Review: Big Bones, VAULT Festival
5.0stars

Ladies and gentlemen, boys and girls, gather round and take your seats. Welcome to the Big Top Circus where many a freak of nature awaits to leave you stunned to silence. Marvel at our contortionist, wiry enough to fit herself into a vase. Have the world’s strongest man balance you on his finger. Gaze at the bearded lady as she combs her admirable moustache. And finally, stand in wonder and trepidation at the most extraordinary curiosity, the man whose horse rides him, the Irish Giant, Big Bones!

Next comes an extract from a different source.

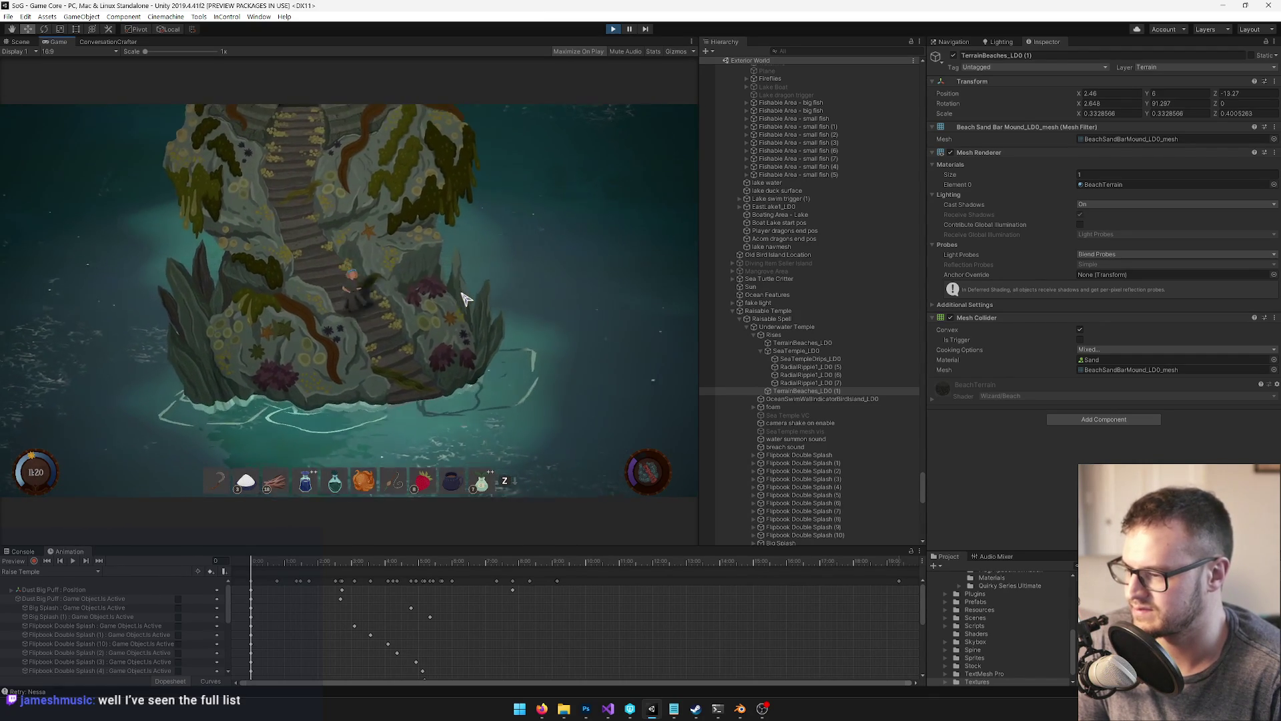
{"action": "left_click", "coordinate": [613, 29]}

At least that’s how it once was at the Big Top Circus. In the days when Big Bones the Giant brought droves of audience members to the performances. But the circus might be performing its final show before very long. Ever since Big Bones’ skeleton was stolen and put on display in a museum against his dying wishes, a dreadful curse hangs over the theatre. They haven’t had a single audience member in over 100 years. Can Big Bones’ great-great-great-great-granddaughter Nora (Emma MacLean) and her new friends manage to save the theatre and finally lay both Big Bones’ skeleton and the curse to rest?

Inspired by the true story of the 18th-century ’Irish Giant’ Charles Byrne, Faceplant Theatre Company have created a rollicking family show about celebrating differences and finding out where you truly belong.

Big Bones by writers Alice Bounce, Owen Jenkins and Maxwell Tyler is filled with physical comedy and a spatter of well-placed jokes for the adults in the audience (although Uranus gags are enjoyable at any age). Composer Cat Gisby has created a series of catchy tunes, the final song is still stuck in my head (‘Everything is big at the Big Top…’) and encompasses the show’s message of friends becoming family and raising you to embrace what makes you stand out.

Actors MacLean, Joey Timmins, Lydia Hourihan, Grace Dunne and Alice Bounce revel in a myriad of unique characters, showing a lot of skill with quick costume changes and a variety of accents. Dunne’s strongman character Jim Membership definitely wins the best name in the show. However, Bounce and Timmins stint as the two sitcom-esque bumbling museum guards Gavin and Gareth is my favourite part of the play. Incompetently stumbling around, disrupting Hourihan, Dunne and MacLean’s stealthy museum heist, Bounce and Timmins give the perfect comedic duo. I wish Gavin and Gareth the best, but I do fear they have been fired from their positions.

Big Bones is a feat for family theatre. It ploughs its way forward without losing steam, setting an example for any company looking to create theatre for a young audience. Hearing both little voices and their parents still singing snippets of the show’s songs while leaving the theatre is, I think, proof enough that this is a performance anyone will enjoy.